▸ To do:
Count the lines across the three blocks below that contain the string "conocer" and give only that number.

Segment Start: Supplied entries

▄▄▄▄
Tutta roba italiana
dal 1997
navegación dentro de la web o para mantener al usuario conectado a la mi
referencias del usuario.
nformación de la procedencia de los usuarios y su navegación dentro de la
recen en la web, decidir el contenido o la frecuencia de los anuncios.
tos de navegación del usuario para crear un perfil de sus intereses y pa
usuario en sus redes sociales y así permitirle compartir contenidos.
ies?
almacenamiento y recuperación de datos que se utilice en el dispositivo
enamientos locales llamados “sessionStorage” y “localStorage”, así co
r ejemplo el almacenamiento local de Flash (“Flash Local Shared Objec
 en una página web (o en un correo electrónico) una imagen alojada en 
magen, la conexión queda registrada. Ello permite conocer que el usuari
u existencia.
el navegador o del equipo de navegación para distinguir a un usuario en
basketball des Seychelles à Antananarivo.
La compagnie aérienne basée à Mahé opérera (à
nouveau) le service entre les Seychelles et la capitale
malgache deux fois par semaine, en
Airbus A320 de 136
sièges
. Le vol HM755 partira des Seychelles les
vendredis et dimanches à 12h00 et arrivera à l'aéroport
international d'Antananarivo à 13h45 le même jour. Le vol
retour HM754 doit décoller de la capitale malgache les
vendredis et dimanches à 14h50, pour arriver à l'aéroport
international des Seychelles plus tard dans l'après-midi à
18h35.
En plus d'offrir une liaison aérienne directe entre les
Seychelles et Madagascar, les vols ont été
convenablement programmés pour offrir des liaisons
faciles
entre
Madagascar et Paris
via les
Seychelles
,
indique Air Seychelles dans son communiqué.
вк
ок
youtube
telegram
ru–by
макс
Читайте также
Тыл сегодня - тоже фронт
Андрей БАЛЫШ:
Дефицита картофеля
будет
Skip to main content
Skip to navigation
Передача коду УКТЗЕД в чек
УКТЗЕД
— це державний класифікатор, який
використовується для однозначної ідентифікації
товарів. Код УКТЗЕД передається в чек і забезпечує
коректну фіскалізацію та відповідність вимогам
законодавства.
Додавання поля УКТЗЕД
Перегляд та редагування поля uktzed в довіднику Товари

Segment End: Supplied entries
Segment Start: Supplied entries

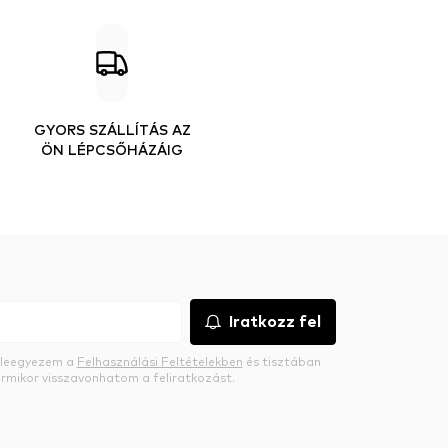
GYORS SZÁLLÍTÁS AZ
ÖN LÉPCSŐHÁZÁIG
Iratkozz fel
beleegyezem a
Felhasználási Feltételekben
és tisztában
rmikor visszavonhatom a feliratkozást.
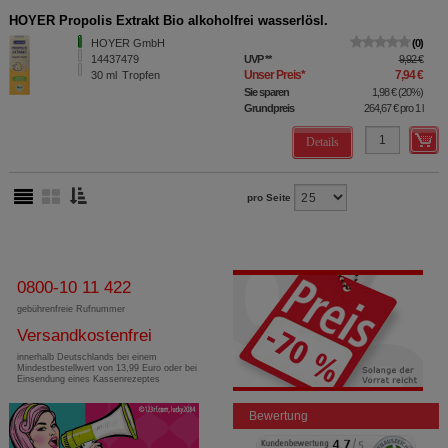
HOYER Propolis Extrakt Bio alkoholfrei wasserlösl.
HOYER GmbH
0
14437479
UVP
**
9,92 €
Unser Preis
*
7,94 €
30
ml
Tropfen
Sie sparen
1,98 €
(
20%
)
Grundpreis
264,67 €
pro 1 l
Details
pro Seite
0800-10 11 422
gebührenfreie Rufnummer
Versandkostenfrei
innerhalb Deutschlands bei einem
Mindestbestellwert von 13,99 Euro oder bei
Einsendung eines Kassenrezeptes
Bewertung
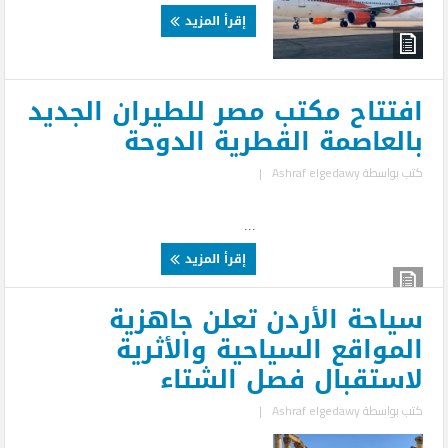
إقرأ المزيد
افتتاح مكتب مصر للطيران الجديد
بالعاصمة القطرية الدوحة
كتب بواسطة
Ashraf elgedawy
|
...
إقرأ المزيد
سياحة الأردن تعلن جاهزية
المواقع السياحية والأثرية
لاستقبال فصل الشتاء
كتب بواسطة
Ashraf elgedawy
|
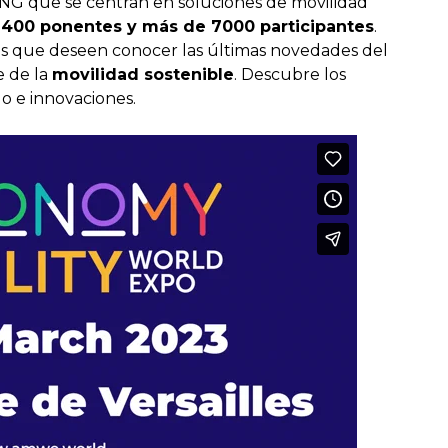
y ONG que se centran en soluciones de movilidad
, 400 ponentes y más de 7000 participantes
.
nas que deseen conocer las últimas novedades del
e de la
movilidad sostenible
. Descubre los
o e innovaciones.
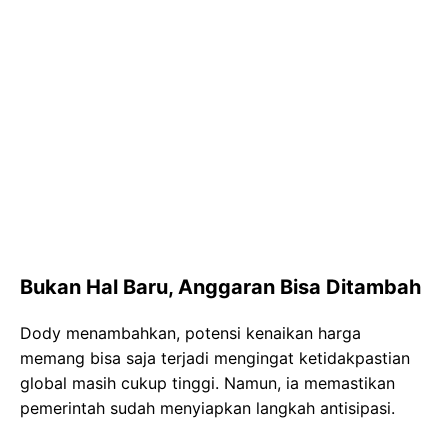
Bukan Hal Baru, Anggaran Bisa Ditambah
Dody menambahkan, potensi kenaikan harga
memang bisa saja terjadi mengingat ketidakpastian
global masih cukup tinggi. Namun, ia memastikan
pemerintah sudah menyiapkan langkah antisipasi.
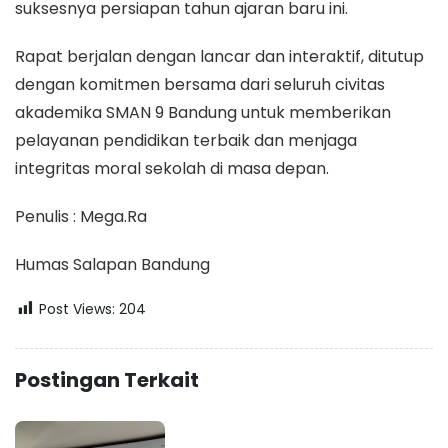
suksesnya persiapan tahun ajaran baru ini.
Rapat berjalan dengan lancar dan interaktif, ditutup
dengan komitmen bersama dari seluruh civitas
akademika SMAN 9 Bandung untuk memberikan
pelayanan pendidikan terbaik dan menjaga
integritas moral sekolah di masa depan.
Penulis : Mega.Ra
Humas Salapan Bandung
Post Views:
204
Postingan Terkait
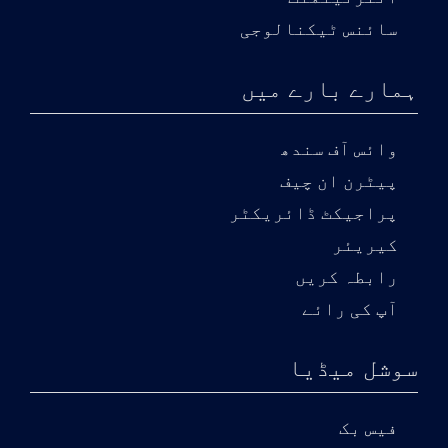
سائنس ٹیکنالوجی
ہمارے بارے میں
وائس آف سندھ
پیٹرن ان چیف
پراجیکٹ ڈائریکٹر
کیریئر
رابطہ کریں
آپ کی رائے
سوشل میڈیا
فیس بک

Segment End: Supplied entries
Segment Start: Supplied entries

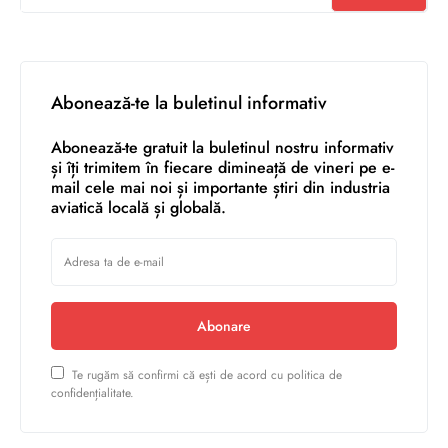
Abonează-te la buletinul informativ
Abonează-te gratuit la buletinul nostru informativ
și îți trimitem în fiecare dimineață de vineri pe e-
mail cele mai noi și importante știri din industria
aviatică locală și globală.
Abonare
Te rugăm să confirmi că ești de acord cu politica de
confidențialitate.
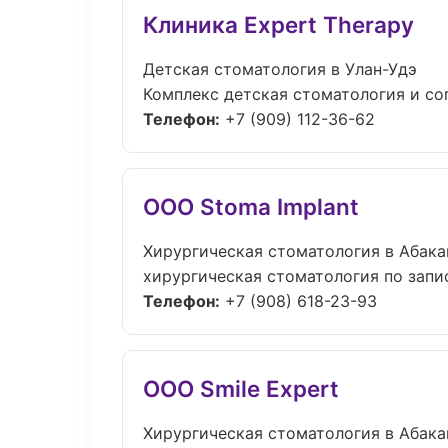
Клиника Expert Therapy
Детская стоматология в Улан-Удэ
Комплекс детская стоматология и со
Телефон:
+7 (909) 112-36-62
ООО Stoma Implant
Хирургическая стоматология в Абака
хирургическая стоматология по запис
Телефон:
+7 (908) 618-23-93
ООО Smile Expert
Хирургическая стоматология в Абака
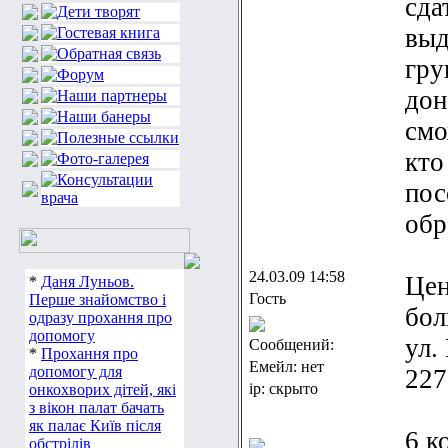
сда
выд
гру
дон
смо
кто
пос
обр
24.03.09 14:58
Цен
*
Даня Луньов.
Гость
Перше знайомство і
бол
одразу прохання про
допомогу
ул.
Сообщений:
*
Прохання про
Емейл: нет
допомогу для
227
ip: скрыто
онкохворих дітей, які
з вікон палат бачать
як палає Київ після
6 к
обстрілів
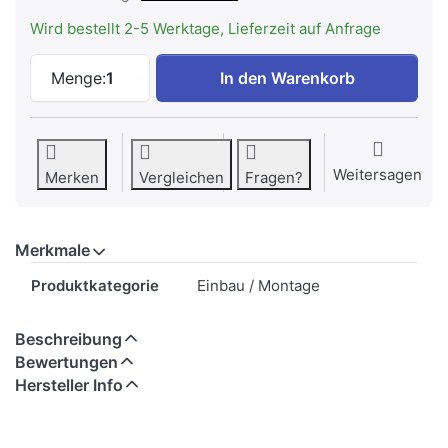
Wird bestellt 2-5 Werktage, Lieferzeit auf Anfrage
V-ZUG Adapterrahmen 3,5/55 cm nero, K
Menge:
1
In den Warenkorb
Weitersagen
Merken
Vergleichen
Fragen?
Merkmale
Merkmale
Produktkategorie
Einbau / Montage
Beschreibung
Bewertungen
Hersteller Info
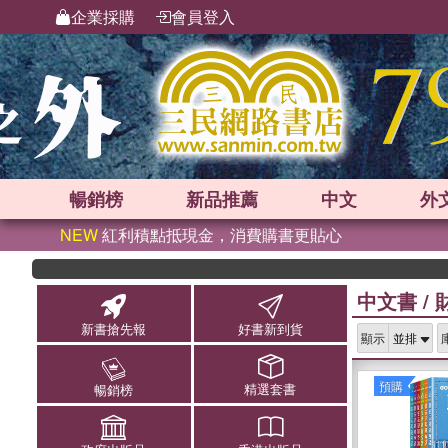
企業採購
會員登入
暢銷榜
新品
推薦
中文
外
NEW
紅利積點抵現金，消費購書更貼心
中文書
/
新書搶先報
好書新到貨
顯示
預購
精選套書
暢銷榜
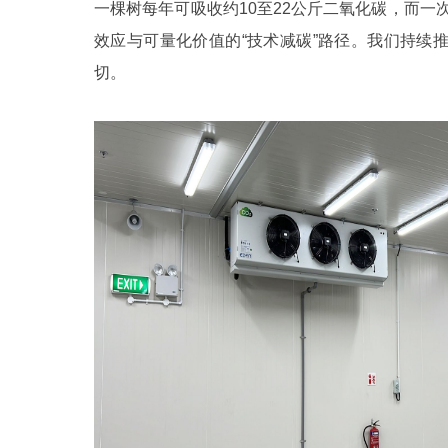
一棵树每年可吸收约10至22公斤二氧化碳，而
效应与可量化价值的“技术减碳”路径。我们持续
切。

Segment End: Supplied entries

▸ Answer space:
2